>> Monday, March 01, 2010
There are valid reasons, related to public health, to be concerned about athletes using PEDs. These reasons probably justify some measure of paternalism with respect to amateur athletes, and may be good reasons for professional athletes and leagues to agree to a ban and testing regime (although whether they want to or not is their business.) Particularly where baseball is concerned, though, the hysteria about steroids has little to do with health and a great deal to do with bizarre myths about purity, about the frankly absurd idea that the use of steroids somehow constitutes something new or uniquely distorts statistical achievements or takes the "magic" out of the game or some such.
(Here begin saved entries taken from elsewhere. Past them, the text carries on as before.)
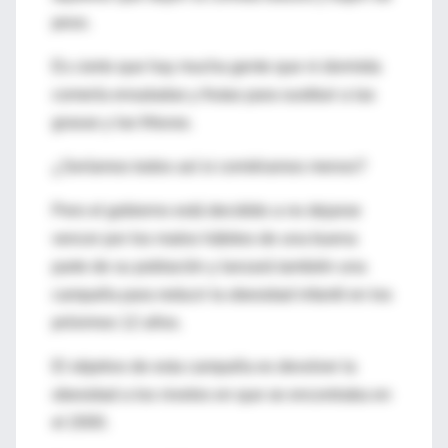
peso.
Es cierto que hay mucha gente que ni dormida
comería ensaladas y frutas para sustituir a las
grasas y las frituras.
¿Seríamos todos así si comiéramos menos?
Pero el gobierno está decidido a no dejarse
vencer por los malos hábitos de una buena
parte de su población y lanzará también una
campaña para reducir la obesidad infantil en los
próximos 12 años.
El objetivo de esta campaña es devolver la
obesidad a los niveles en que se encontraba en
el 2000.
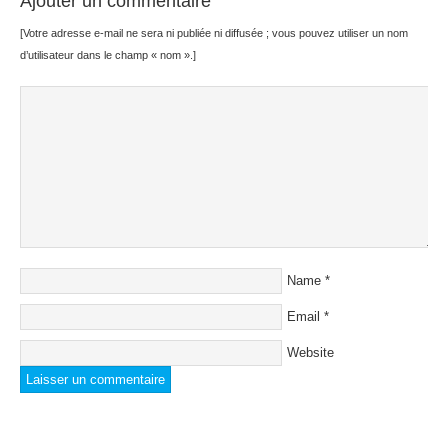
Ajouter un commentaire
[Votre adresse e-mail ne sera ni publiée ni diffusée ; vous pouvez utiliser un nom
d’utilisateur dans le champ « nom ».]
Name
*
Email
*
Website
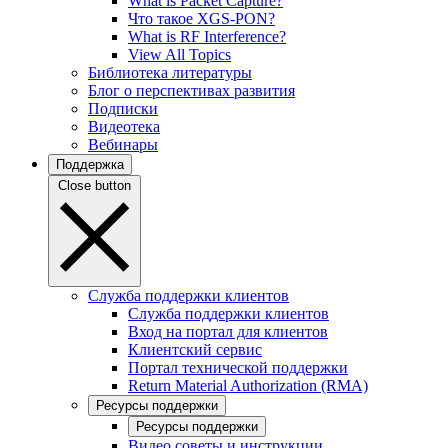
What is Packet Capture?
Что такое XGS-PON?
What is RF Interference?
View All Topics
Библиотека литературы
Блог о перспективах развития
Подписки
Видеотека
Вебинары
Поддержка
Close button
Служба поддержки клиентов
Служба поддержки клиентов
Вход на портал для клиентов
Клиентский сервис
Портал технической поддержки
Return Material Authorization (RMA)
Ресурсы поддержки
Ресурсы поддержки
Видео советы и инструкции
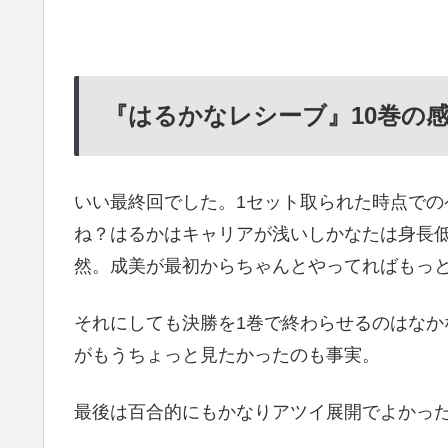
『はるかなレシーブ』10巻の
いい最終回でした。1セット取られた時点で
ね？はるかはキャリアが浅いしかなたは身長
然。成美が最初からちゃんとやってればもっ
それにしても決勝を1巻で終わらせるのはな
がもうちょっと見たかったのも事実。
最後は百合的にもかなりアツイ展開でよかっ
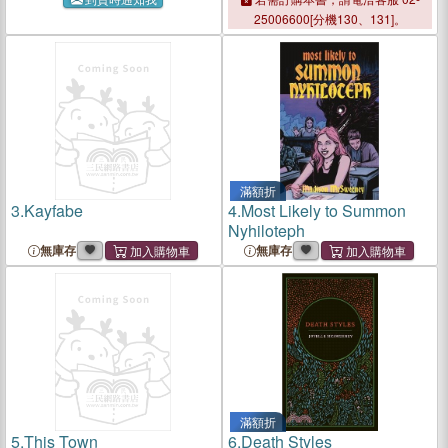
25006600[分機130、131]。
滿額折
3.
Kayfabe
4.
Most Likely to Summon
Nyhiloteph
無庫存
無庫存
滿額折
5.
This Town
6.
Death Styles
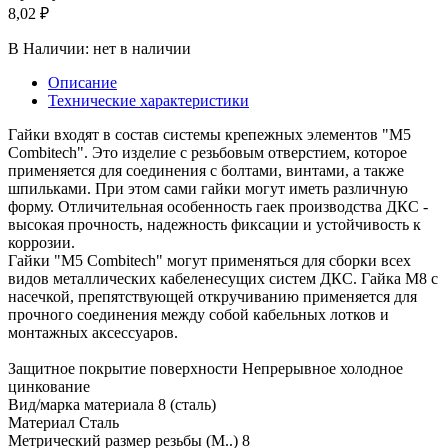
8,02 ₽
В Наличии:
нет в наличии
Описание
Технические характеристики
Гайки входят в состав системы крепежных элементов "M5
Combitech". Это изделие с резьбовым отверстием, которое
применяется для соединения с болтами, винтами, а также
шпильками. При этом сами гайки могут иметь различную
форму. Отличительная особенность гаек производства ДКС -
высокая прочность, надежность фиксации и устойчивость к
коррозии.
Гайки "M5 Combitech" могут применяться для сборки всех
видов металлических кабеленесущих систем ДКС. Гайка М8 с
насечкой, препятствующей откручиванию применяется для
прочного соединения между собой кабельных лотков и
монтажных аксессуаров.
Защитное покрытие поверхности Непрерывное холодное
цинкование
Вид/марка материала 8 (сталь)
Материал Сталь
Метрический размер резьбы (М..) 8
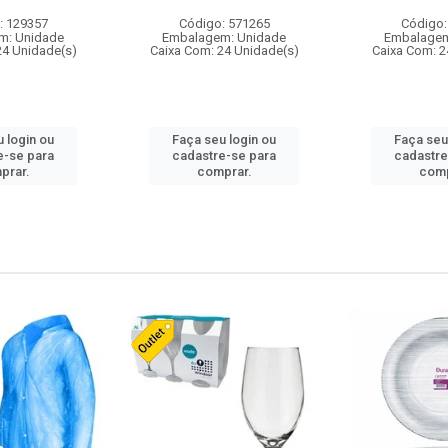
: 129357
Código: 571265
Código:
m: Unidade
Embalagem: Unidade
Embalagem
24 Unidade(s)
Caixa Com: 24 Unidade(s)
Caixa Com: 2
 login ou
Faça seu login ou
Faça seu
e-se para
cadastre-se para
cadastre
prar.
comprar.
comp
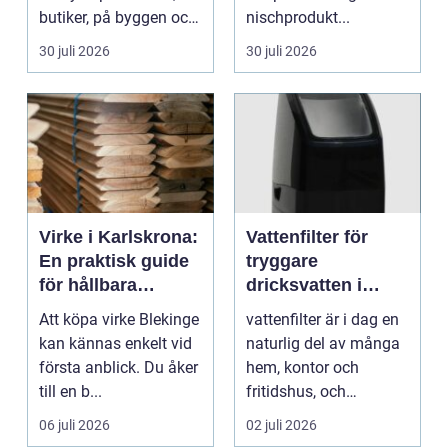
butiker, på byggen och
nischprodukt...
längs v...
30 juli 2026
30 juli 2026
Virke i Karlskrona:
Vattenfilter för
En praktisk guide
tryggare
för hållbara
dricksvatten i
byggprojekt
vardagen
Att köpa virke Blekinge
vattenfilter är i dag en
kan kännas enkelt vid
naturlig del av många
första anblick. Du åker
hem, kontor och
till en b...
fritidshus, och
intresset ökar för va...
06 juli 2026
02 juli 2026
These arguments are pretty annoying in themselves. But combine them with blurry-eyed nostalgia about the Only Great Era In Baseball History, i.e. the time in which an especially narcissistic generation of New York writers were growing up, and things get positively painful. I give you Pete Hamill:
A long time ago in America, there was a beautiful game called baseball. This was before 30 major-league teams were scattered in a blurry variety of divisions; before 162-game seasons and extended playoffs and fans who watched World Series games in thick down jackets; before the D.H. came to the American League; before AstroTurf on baseball fields and aluminum bats on sandlots; before complete games by pitchers were a rarity; before ballparks were named for corporations instead of individuals; and long, long before the innocence of the game was permanently stained by the filthy deception of steroids.This is pretty much reactionary bullshit from beginning to end (Adding 8 games to the regular season destroys the purity of baseball? Baseball is no longer beautiful if a starting pitcher throws 7 innings?) The stuff about baseball being "innocent" before some players used steroids is of course especially embarrassing, like people who think that America "lost its innocence" not, say, when the framers agreed to a constitution that protected slavery but when they found out as kids that TV game shows weren't on the level. But what really gives away the show, I think, is the complaint about too many teams. In large measure, this complaint is about New York sportswriters craving a return to to what Ken Burns called "the Capital of Baseball" era -- the 2/3rds of the 50s in which baseball was completely dominated by New York teams and large parts of the nation were deprived of major league baseball. This New York domination was terrible for baseball, of course, creating stagnating or declining attendance during a boom economy, but this is something we're never supposed to notice. And to draw a line under it, he devotes another long paragraph to the elevently-billionth assertion that the Brooklyn Dodgers mattered more than any team has ever mattered to anyone ever, although this has nothing to do with either Willie Mays or the book under review.
Hammil's whining about how the magic and innocence of baseball were destroyed by steroids is the whining of someone who is not in any meaningful sense a baseball fan at all, and to make that clear he amusingly notes that he also pretty much stopped watching baseball in 1957. I guess baseball's innocence is kind of like "born-again" virginity (although, in fairness, your team leaving is a better reason to be upset than players using different kinds of drugs than your childhood heroes used.) Why the Times didn't give the review assignment to someone who knows something about baseball rather than someone who would use the forum to indulge in puerile nostalgia for the most over-discussed era (Jackie Robinson aside) in the sport's history I can't say. For those who don't click through, I think Greil Marcus on Don Henley provides an adequate analysis:
While it's well known that as one gets older, one tends to find changes in the world at large unsettling, confusing, fucking irritating, a rebuke to one's very existence, it's generally not a good idea to make a career out of saying so.